Objective 1 – Please copy all the taxonomy rows below, from each kingdom line through each family line, word for word, and leave the picture lines out of your copy.

Extract to read –
Nowadays, Information technology is key to any business application. And, the second most important thing is the performance of the application. Online space is crowded with tons of applications accessed by thousands of users every second. So, the competition is cut-throat and survival is critical. As a result, different performance improvement strategies are evolving continuously. One of the most effective solution is caching. A proper caching implementation can dramatically enhance the application response time.
In this article, we will try to explore some of the widely used caching solutions in the open source market place. Our main focus would be on ‘Redis’ and ‘Memcached’. These two are market leaders and implemented by various critical enterprise level applications.
What is Caching?
A cache can be defined as a temporary memory storage, primarily used for storing frequently accessed data. And, ‘caching’ is the process of implementing the solution. Caching can be implemented on the client side (the example is browser caching, web server caching etc.), server side (application server caching) or a combined approach. Client side caching is mainly used for storing static data (does not change frequently), which are fetched from the server. On the other hand, server side caching is used to store data in-memory, fetched from other sources. Caching can also be on a single node or on a distributed clustered environment. The caching strategy should be finalized based on the use case.

Information shown –
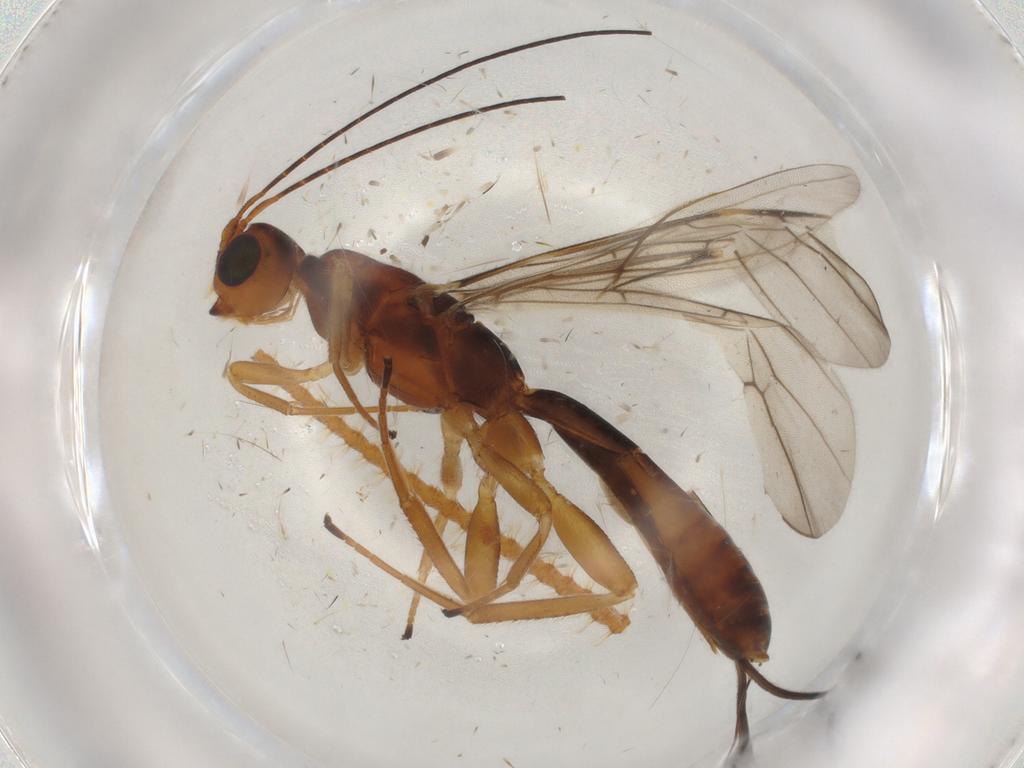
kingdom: Animalia
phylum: Arthropoda
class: Insecta
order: Hymenoptera
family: Braconidae
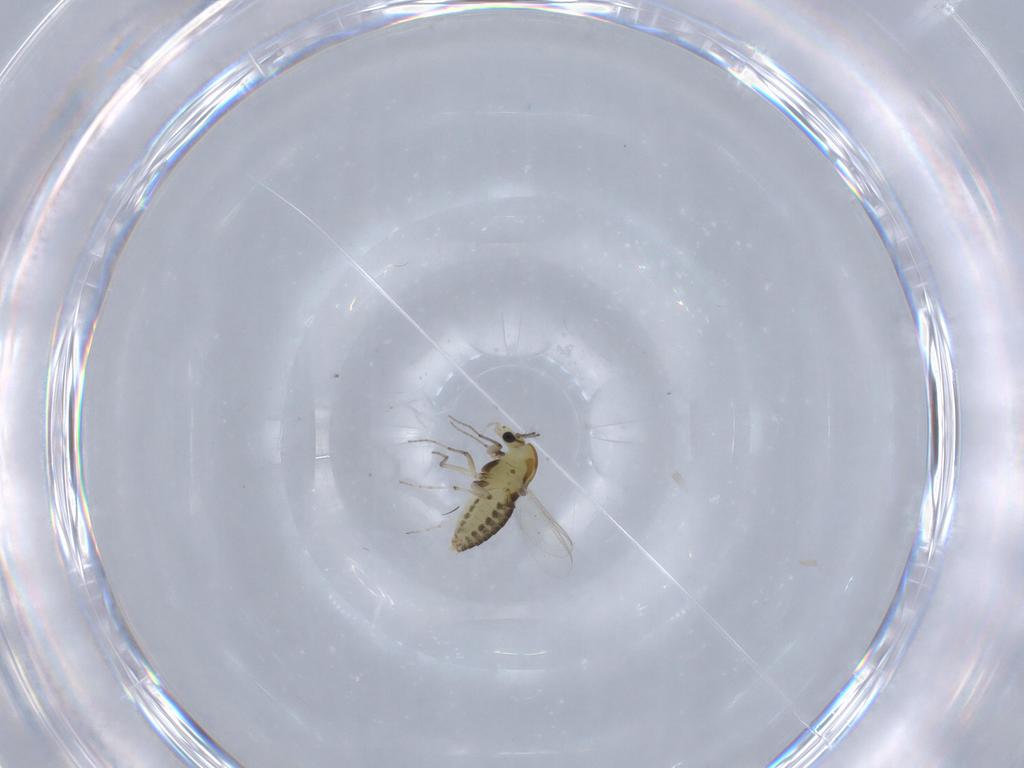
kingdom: Animalia
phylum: Arthropoda
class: Insecta
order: Diptera
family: Chironomidae
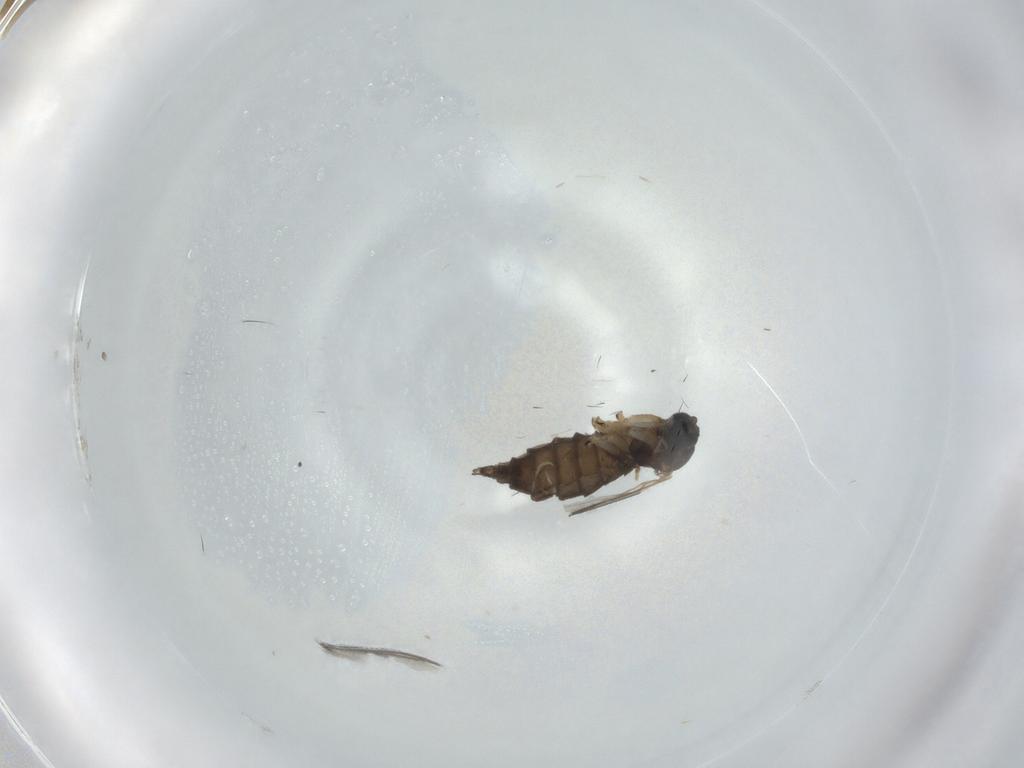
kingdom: Animalia
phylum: Arthropoda
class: Insecta
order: Diptera
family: Sciaridae
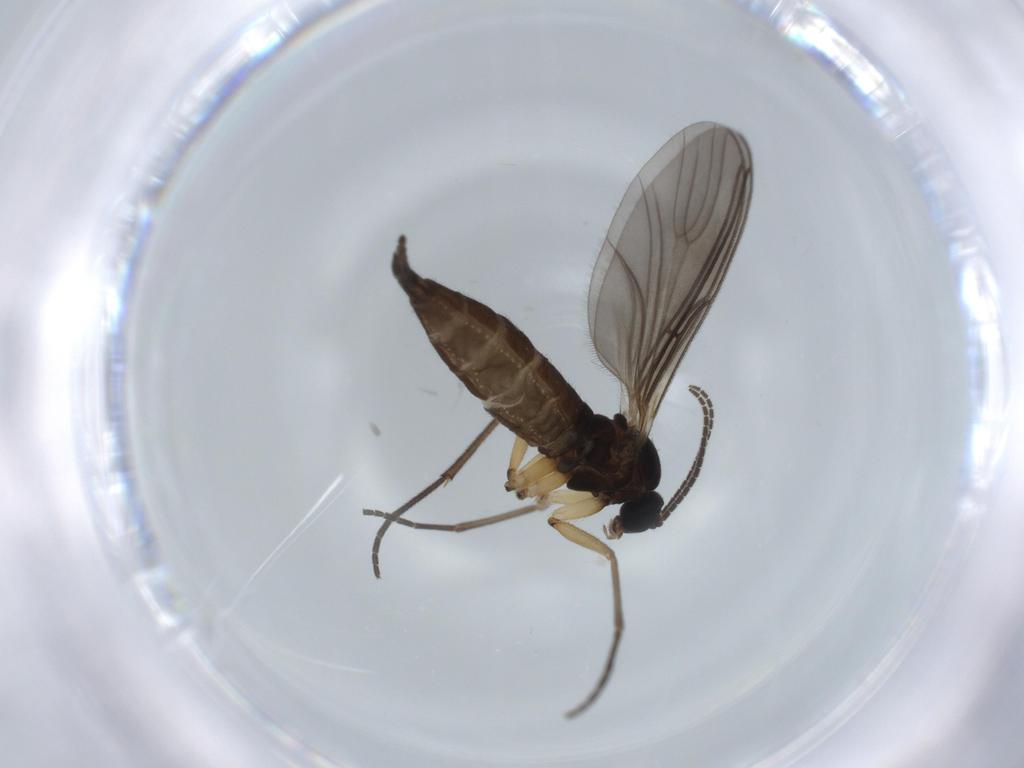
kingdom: Animalia
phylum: Arthropoda
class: Insecta
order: Diptera
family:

Objective 2 – Rewrite the article on caching between "Nowadays, Information technology" and "application response time.", inclusive, changing "cut-throat" to "fierce".

Task result 1 –
kingdom: Animalia
phylum: Arthropoda
class: Insecta
order: Hymenoptera
family: Braconidae
kingdom: Animalia
phylum: Arthropoda
class: Insecta
order: Diptera
family: Chironomidae
kingdom: Animalia
phylum: Arthropoda
class: Insecta
order: Diptera
family: Sciaridae
kingdom: Animalia
phylum: Arthropoda
class: Insecta
order: Diptera
family:

Task result 2 –
Nowadays, Information technology is key to any business application. And, the second most important thing is the performance of the application. Online space is crowded with tons of applications accessed by thousands of users every second. So, the competition is fierce and survival is critical. As a result, different performance improvement strategies are evolving continuously. One of the most effective solution is caching. A proper caching implementation can dramatically enhance the application response time.